Corporate Accountability and Public Participation Africa (CAPPA) has called on the Federal and Ondo State governments to intervene in Abereke community, Ilaje Local Government Area, where residents face worsening conditions from recurring oil spills and ocean surges. A field visit by CAPPA revealed extensive environmental damage, including contaminated water bodies and destroyed fishing equipment, following an oil spill last October allegedly linked to Guarantee Petroleum Company. The spill has crippled fishing, the community's primary livelihood, while coastal erosion and tidal surges have submerged land and destroyed the only primary school. Domestic animals, including goats, sheep and pigs, have died, and access to clean water is increasingly difficult. CAPPA reported that despite repeated appeals, the community has received little response from state authorities or oil firms. The group documented widespread destruction of aquatic life and fishing tools such as nets, boats and engines. Healthcare access is limited, with residents relying on local remedies. CAPPA demanded an environmental impact assessment, immediate clean-up, coastal protection infrastructure, compensation for residents and restoration of schools and livelihoods. The organisation noted similar oil spill challenges across the Ilaje region, with communities accusing Agip, Shell, Chevron and Guarantee Petroleum Company of contributing to ecological harm. "Abereke is in the throes of a preventable disaster," said Martins Ogunlade, CAPPA's Associate Director. "What we saw is a community abandoned to the combined impacts of corporate irresponsibility and government inaction."

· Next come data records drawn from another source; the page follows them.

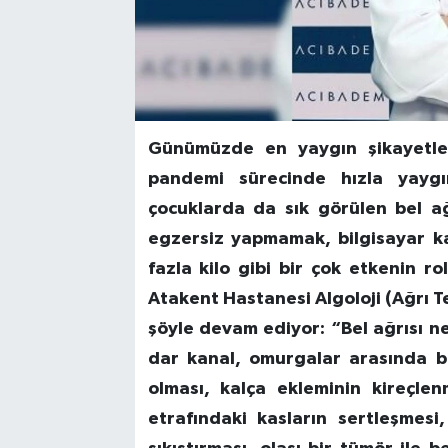
Günümüzde en yaygın şikayetler 
pandemi sürecinde hızla yaygın
çocuklarda da sık görülen bel ağ
egzersiz yapmamak, bilgisayar ka
fazla kilo gibi bir çok etkenin r
Atakent Hastanesi Algoloji (Ağrı Te
şöyle devam ediyor: “Bel ağrısı n
dar kanal, omurgalar arasında bu
olması, kalça ekleminin kireçlen
etrafındaki kasların sertleşmesi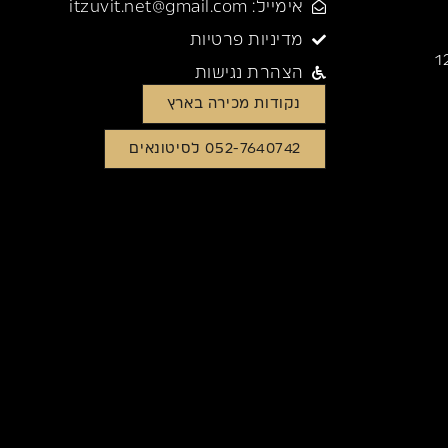
אימייל: itzuvit.net@gmail.com
מדיניות פרטיות
הצהרת נגישות
נקודות מכירה בארץ
052-7640742 לסיטונאים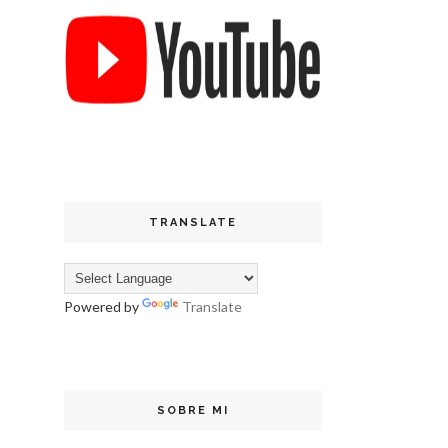
TRANSLATE
Powered by
Translate
SOBRE MI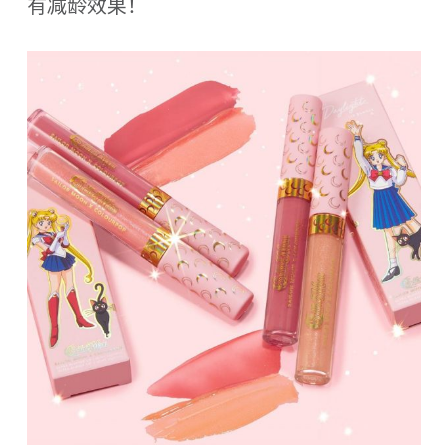
有减龄效果！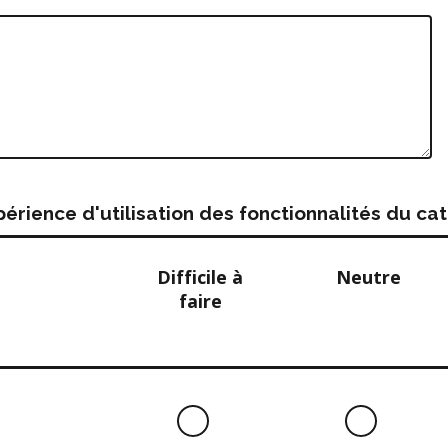
rience d'utilisation des fonctionnalités du c
Difficile à
Neutre
faire
Difficile
Neutre
à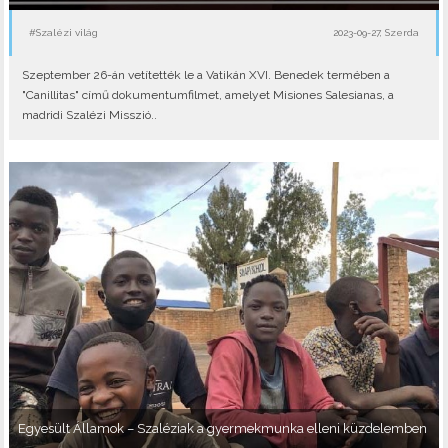
#Szalézi világ
2023-09-27, Szerda
Szeptember 26-án vetítették le a Vatikán XVI. Benedek termében a
"Canillitas" című dokumentumfilmet, amelyet Misiones Salesianas, a
madridi Szalézi Misszió..
Egyesült Államok – Szaléziak a gyermekmunka elleni küzdelemben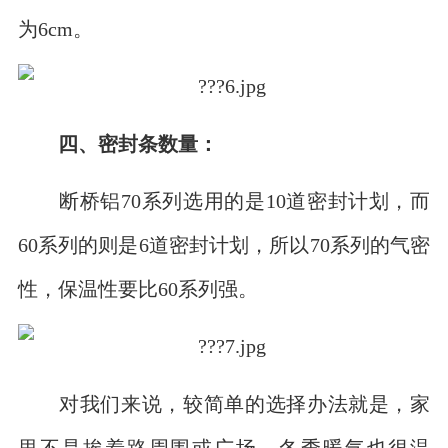
为6cm。
四、密封条数量：
断桥铝70系列选用的是10道密封计划，而
60系列的则是6道密封计划，所以70系列的气密
性，保温性要比60系列强。
对我们来说，较简单的选择办法就是，家
里不是挨着路周围或广场、冬季暖气也很温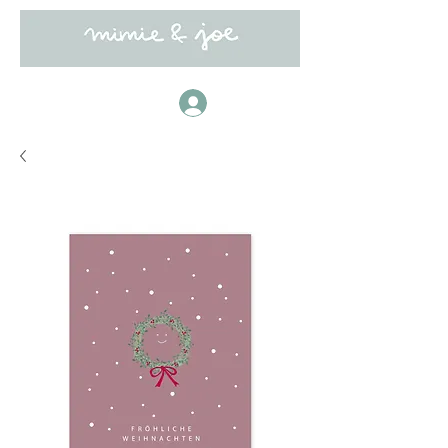
Anmelden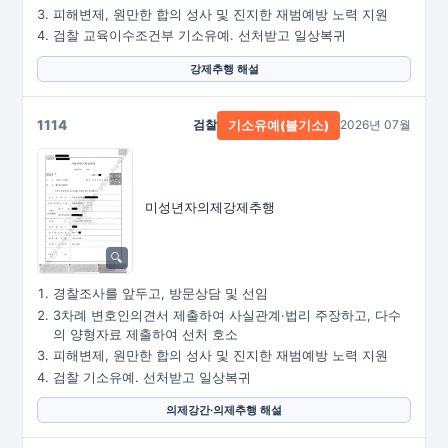
피해변제, 원만한 합의 성사 및 진지한 재범예방 노력 지원
검찰 교육이수조건부 기소유예. 선처받고 일상복귀
강제추행 해설
1114
검찰
2026년 07월
기소유예(불기소)
미성년자의제강제추행
경찰조사를 앞두고, 방문상담 및 선임
3차례 변호인의견서 제출하여 사실관계·법리 주장하고, 다수
의 양형자료 제출하여 선처 호소
피해변제, 원만한 합의 성사 및 진지한 재범예방 노력 지원
검찰 기소유예. 선처받고 일상복귀
의제강간·의제추행 해설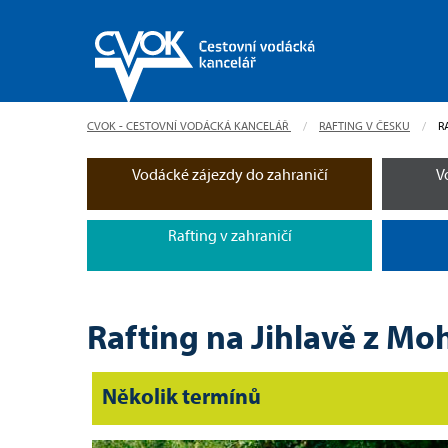
CVOK - CESTOVNÍ VODÁCKÁ KANCELÁŘ
RAFTING V ČESKU
C
R
Vodácké zájezdy do zahraničí
V
Rafting v zahraničí
Rafting na Jihlavě z Mo
Několik termínů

Martins Ogunlade of CAPPA did not mince words: Abereke is suffering from a preventable disaster made real by the double failure of oil companies and government at every level. The fact that an oil spill from last October remains uncleaned and continues to destroy livelihoods exposes a system where environmental damage is treated as a permanent feature, not an emergency requiring response.
This is not an isolated incident but part of a long-standing pattern in Nigeria's coastal communities, where extractive activities proceed with little regard for local survival. In Abereke, the collapse of the only primary school and the absence of healthcare reflect how environmental neglect cascades into social collapse. The accusation against both indigenous firms like Guarantee Petroleum and multinationals such as Shell and Chevron points to a broader network of accountability failure, where no operator feels compelled to act even when communities name them directly.
For the people of Abereke, this means living in a landscape where fishing — their economic backbone — is no longer viable, clean water is a commodity, and children have no school. The slow death of such communities is not accidental but structural, sustained by policies that allow resources to be taken while leaving ruin behind.
This mirrors the fate of many oil-impacted areas across the Niger Delta, where promises outweigh action and visits yield statements, not solutions. Abereke's crisis fits a national trend: ecological degradation tolerated in silence until entire communities are erased — not by war or famine, but by neglect.